According to Severinform.ru, the
Conrad monument was erected by the Polish government in April 2013 in
recognition of the fact that the future writer lived in that Russian city as a
child and at the same was welcomed by local officials as an indication of
cultural cooperation (severinform.ru/?page=newsfull&date=06-04-2016&newsid=241337).
But that was before two events which
have changed the situation in that northern Russian city: On the one hand,
there has been an upsurge in Russian nationalism in the wake of Moscow’s
Anschluss of Crimea. And on the other, many Russians are upset about Poland’s
plans to tear down more than 500 Soviet monuments as part of a de-communization
effort.
The reason the Poles wanted to erect
a Conrad monument in Vologda was that the future writer moved there with his parents. But as Vologda bloggers have pointed out, the
family didn’t just move there: they were exiled after Russia’s suppression of
the Polish uprising in 1863 in which Conrad’s father had participated.

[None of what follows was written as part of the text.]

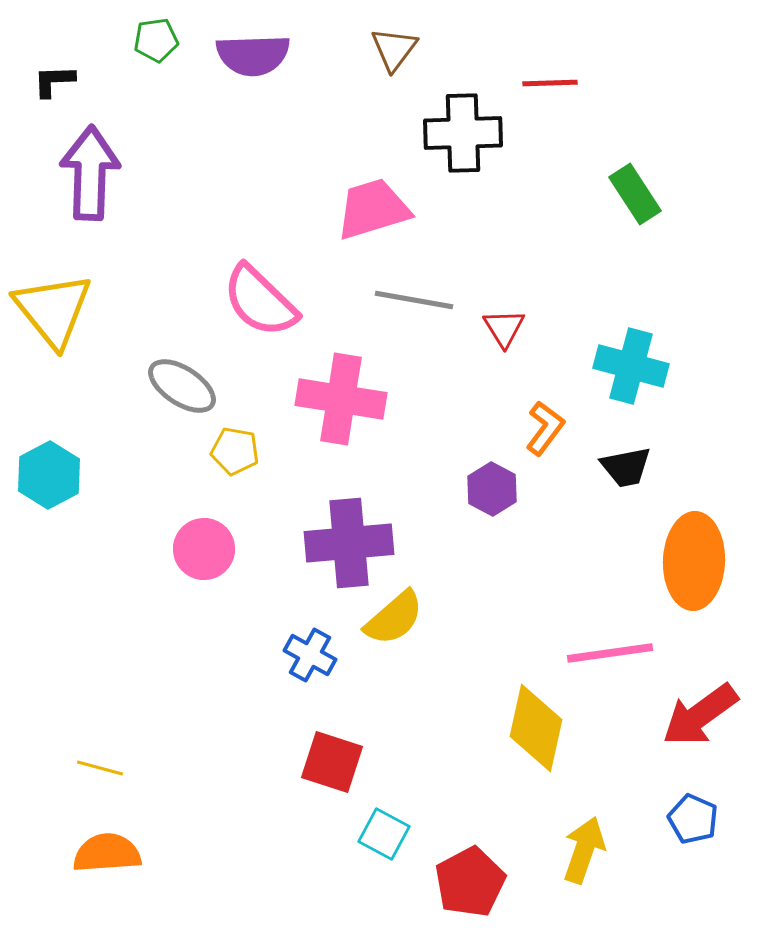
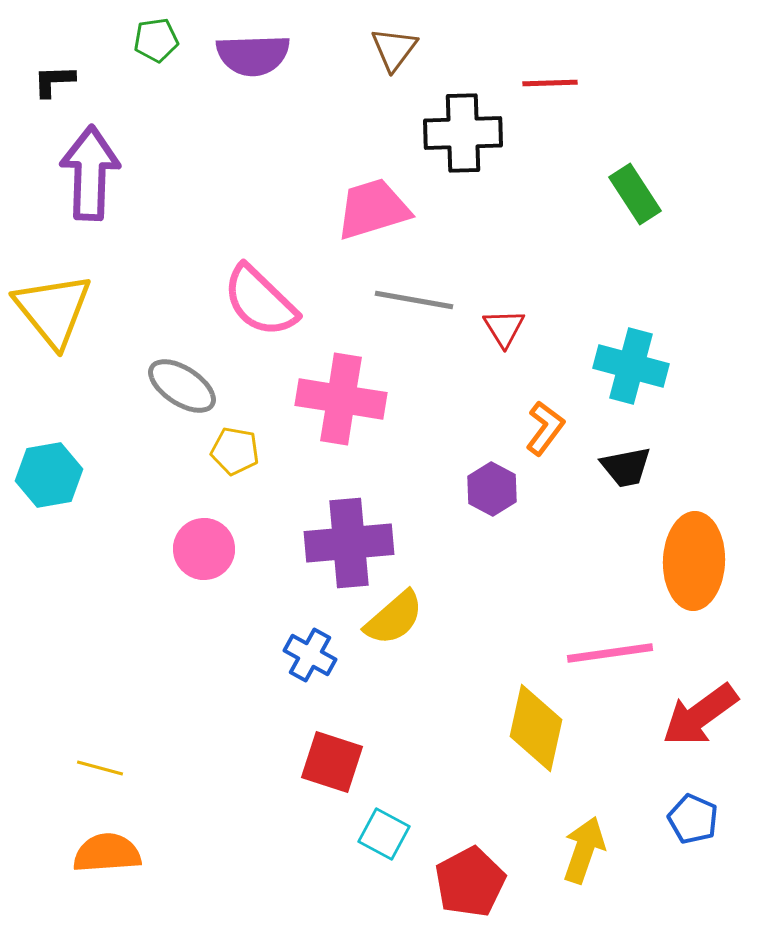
cyan hexagon: rotated 18 degrees clockwise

Indeed, Severinform writes, what the
father did was “little different” from what those who fought for the
independence of Chechnya-Ichkeria two decades ago and thus equally deserving of
condemnation rather than honor.
Joseph Conrad personally was no
better, the news service says. He fled Russia to avoid military service, hid
his knowledge of the Russian language, and condemned Dostoyevsky as a failed
novelist. The outlet does not note that
he also penned two remarkable novels about Russian secret service links to
espionage and terrorism, “The Secret Agent” and “Under Western Eyes.” Perhaps
the Vologda writer hasn’t read them.